### Directive
Starting at the line that has "collection date: 1969-01-17" and continuing through the last of the rows, rewrite the lines with "locality" switched to "site" and everything else unchanged. Leave the pictures out of your answer.

### Collected data entries
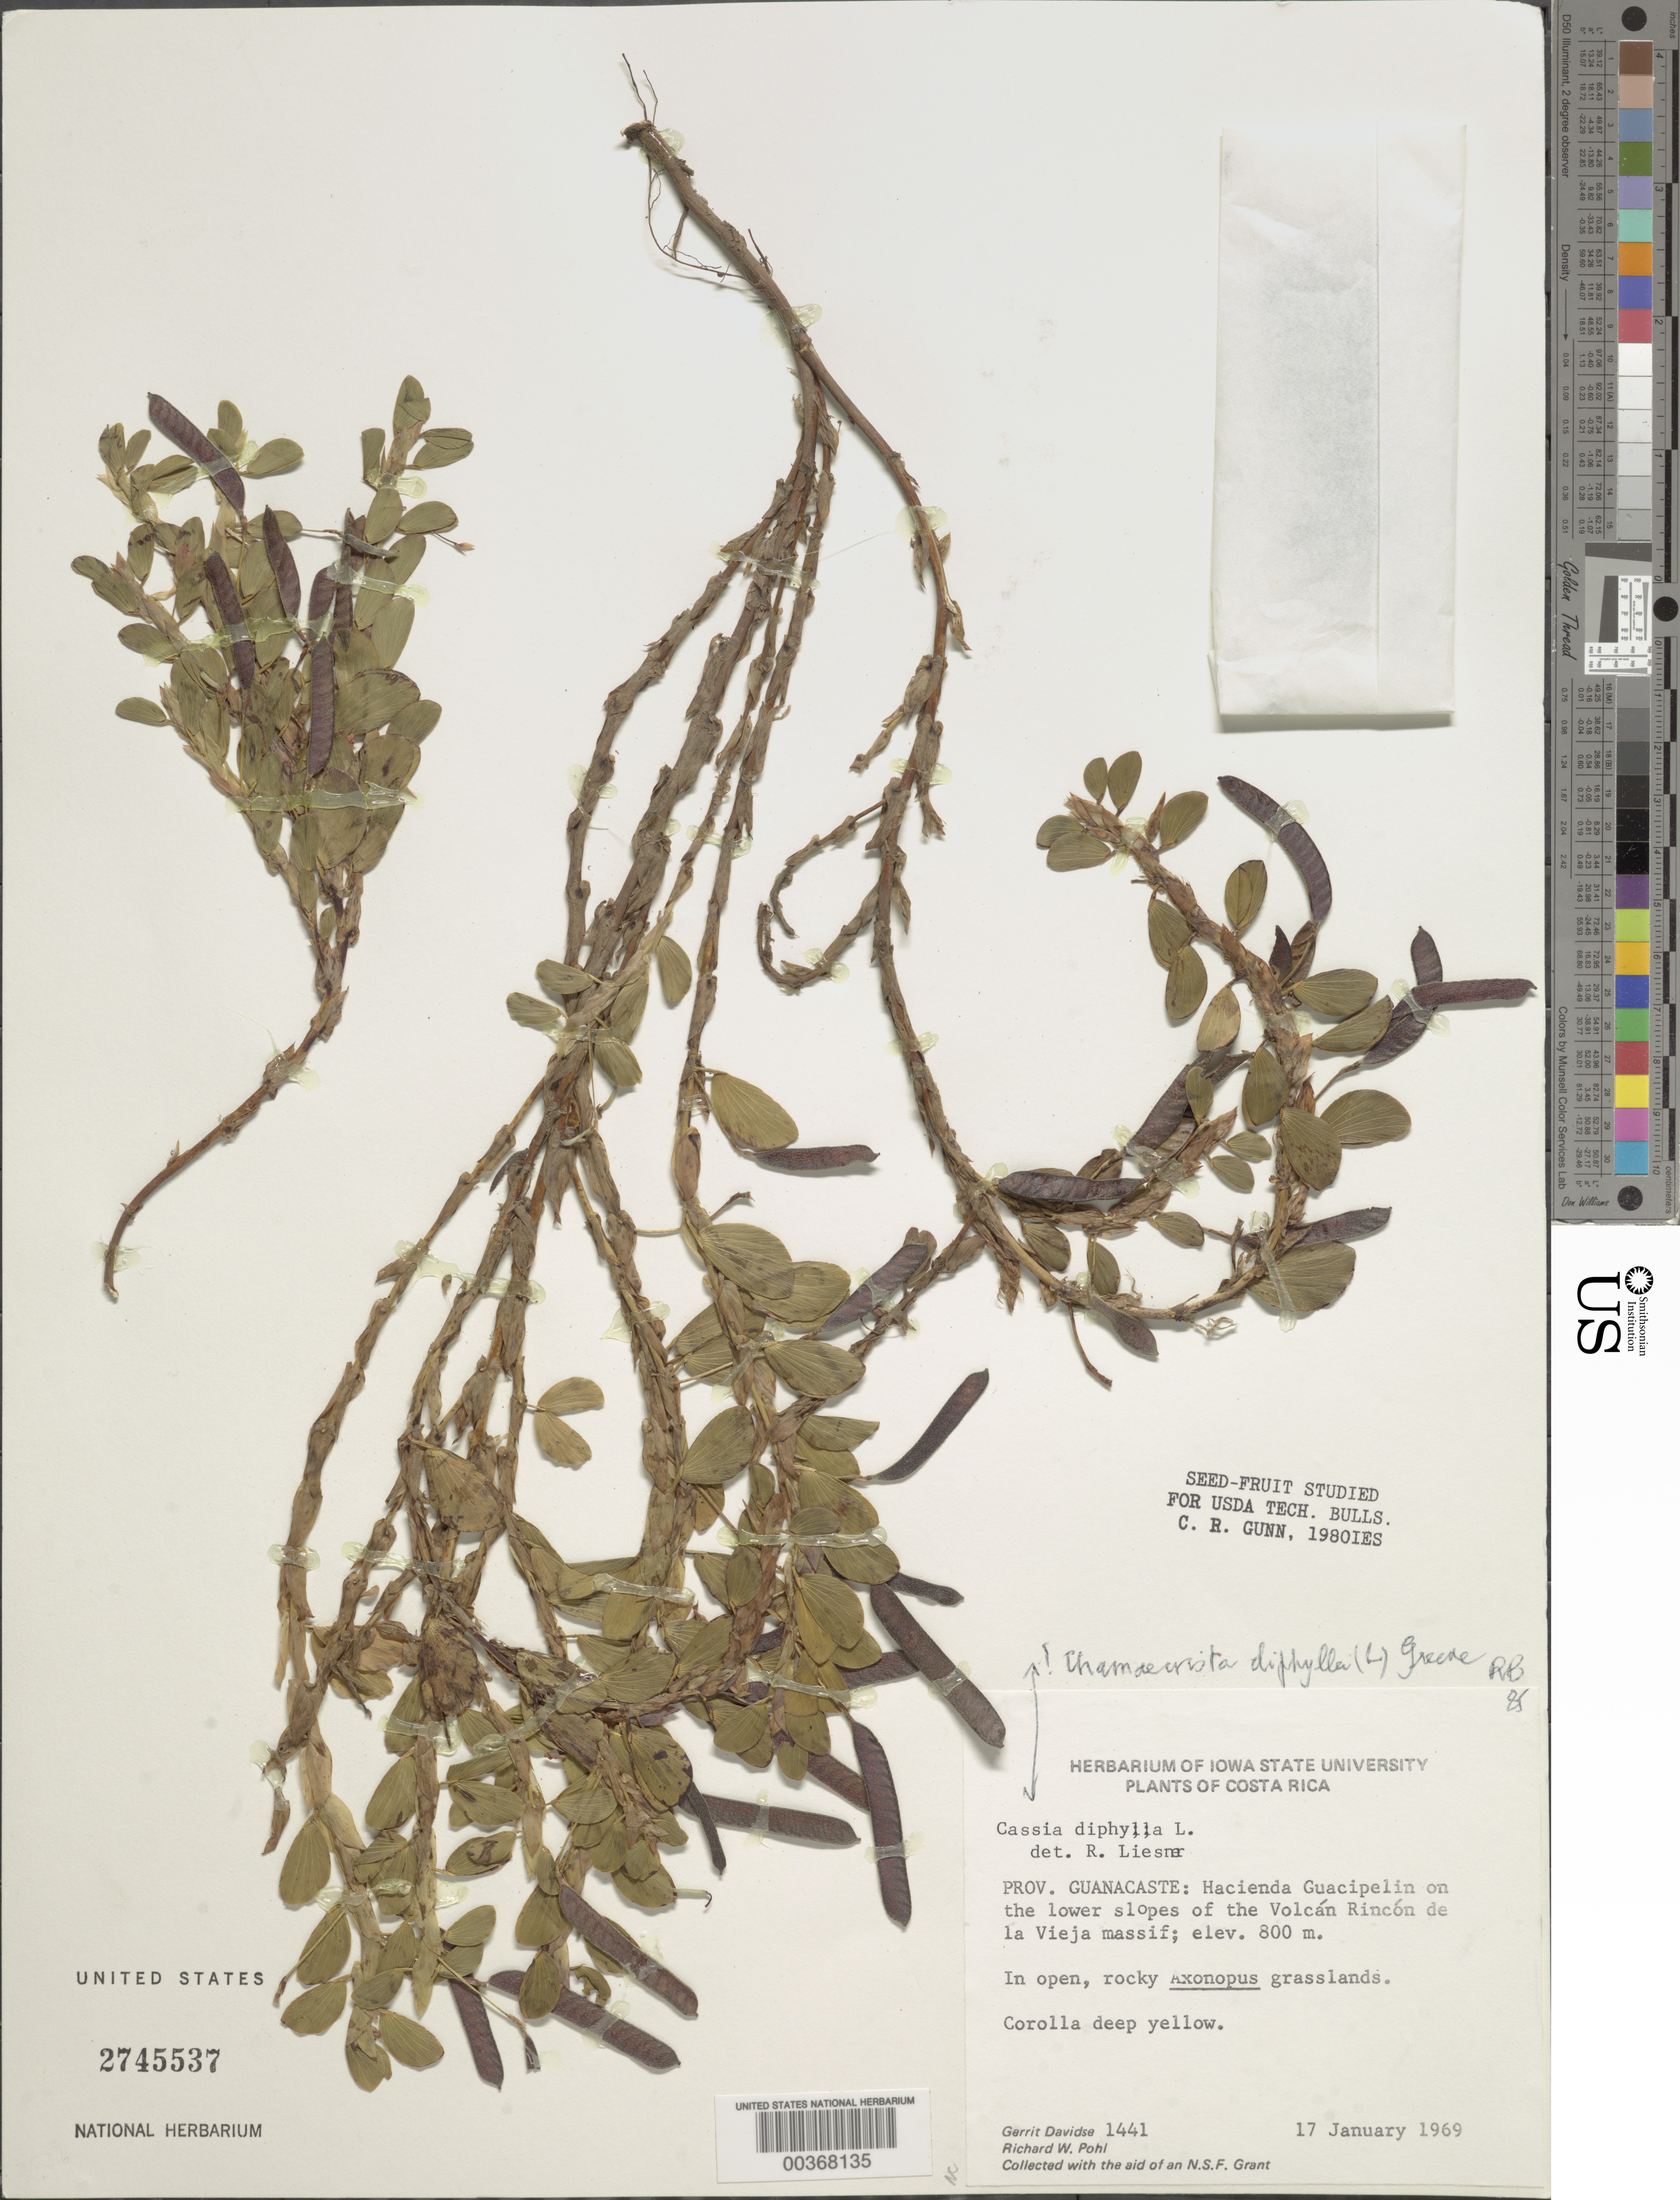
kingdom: Plantae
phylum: Tracheophyta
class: Magnoliopsida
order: Fabales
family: Fabaceae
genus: Chamaecrista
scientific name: Chamaecrista diphylla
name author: (L.) Greene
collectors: G. Davidse & R. W. Pohl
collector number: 1441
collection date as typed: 17 Jan 1969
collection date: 1969-01-17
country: Costa Rica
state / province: Guanacaste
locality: Hacienda Guacipelin on the lower slope of the Volcan Rincon de la Jieja Massif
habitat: Open, rocky grasslands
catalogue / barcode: US 2745537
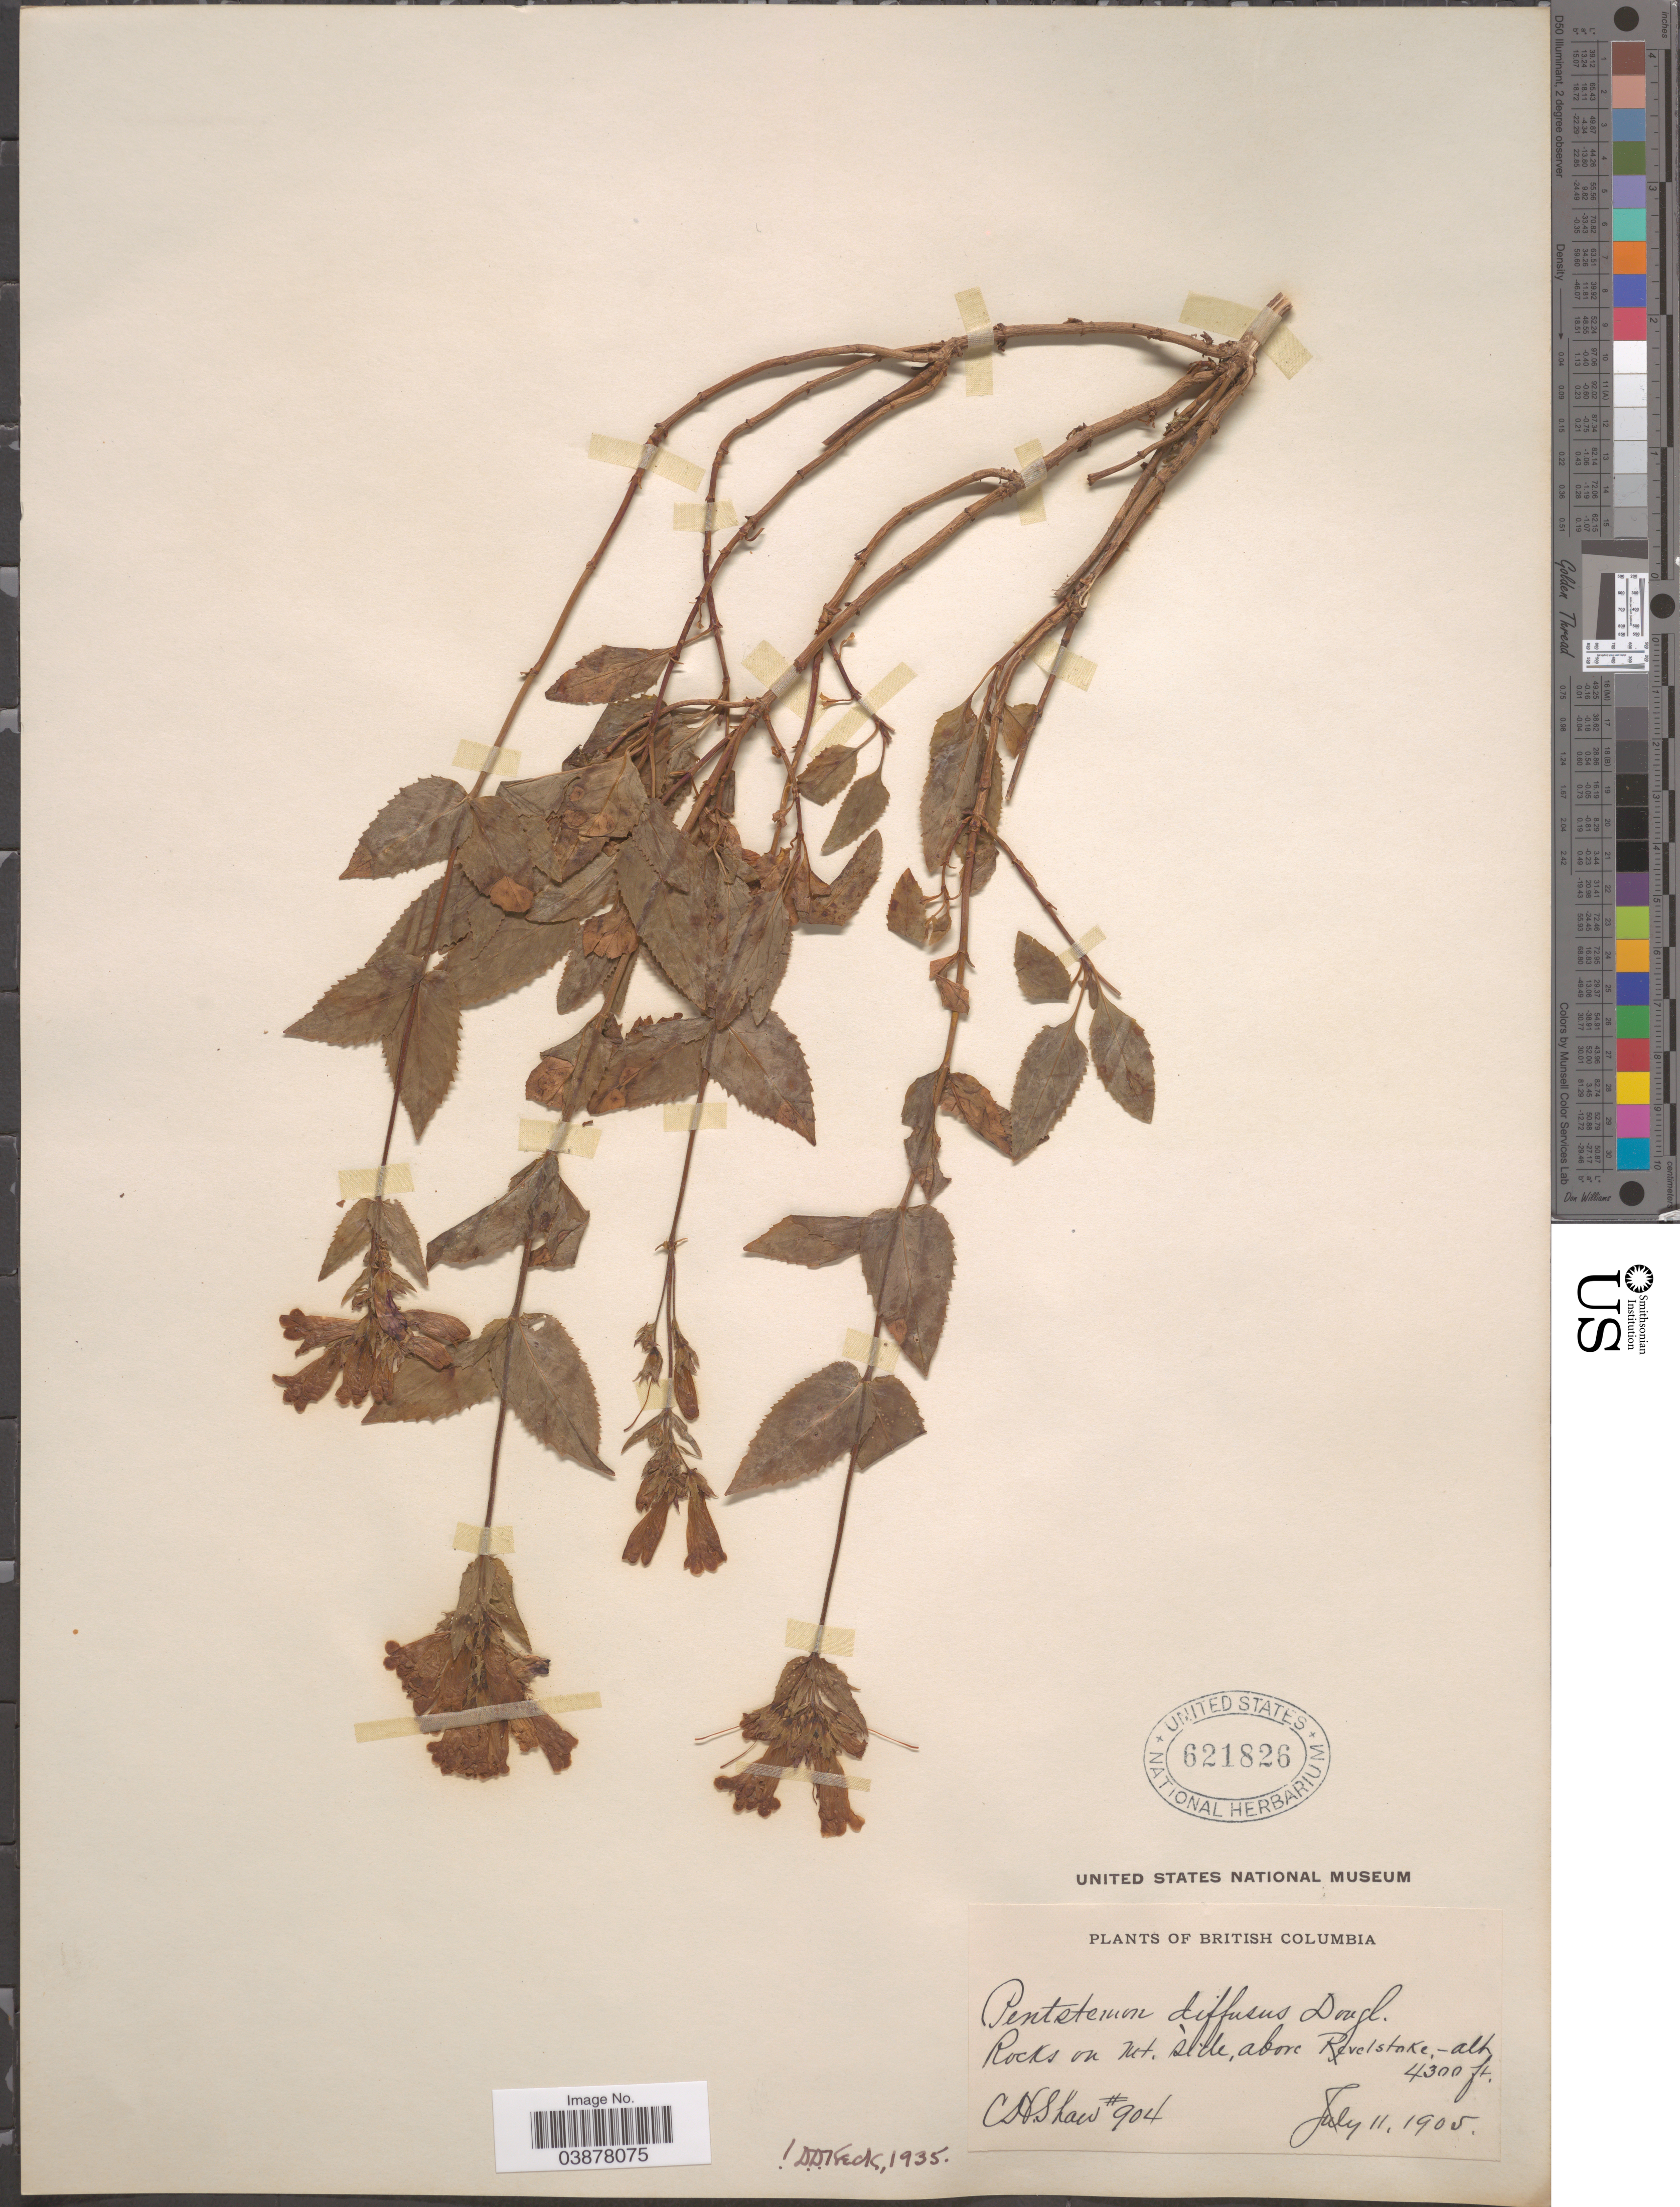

### Output of the task
collection date: 1969-01-17
country: Costa Rica
state / province: Guanacaste
site: Hacienda Guacipelin on the lower slope of the Volcan Rincon de la Jieja Massif
habitat: Open, rocky grasslands
catalogue / barcode: US 2745537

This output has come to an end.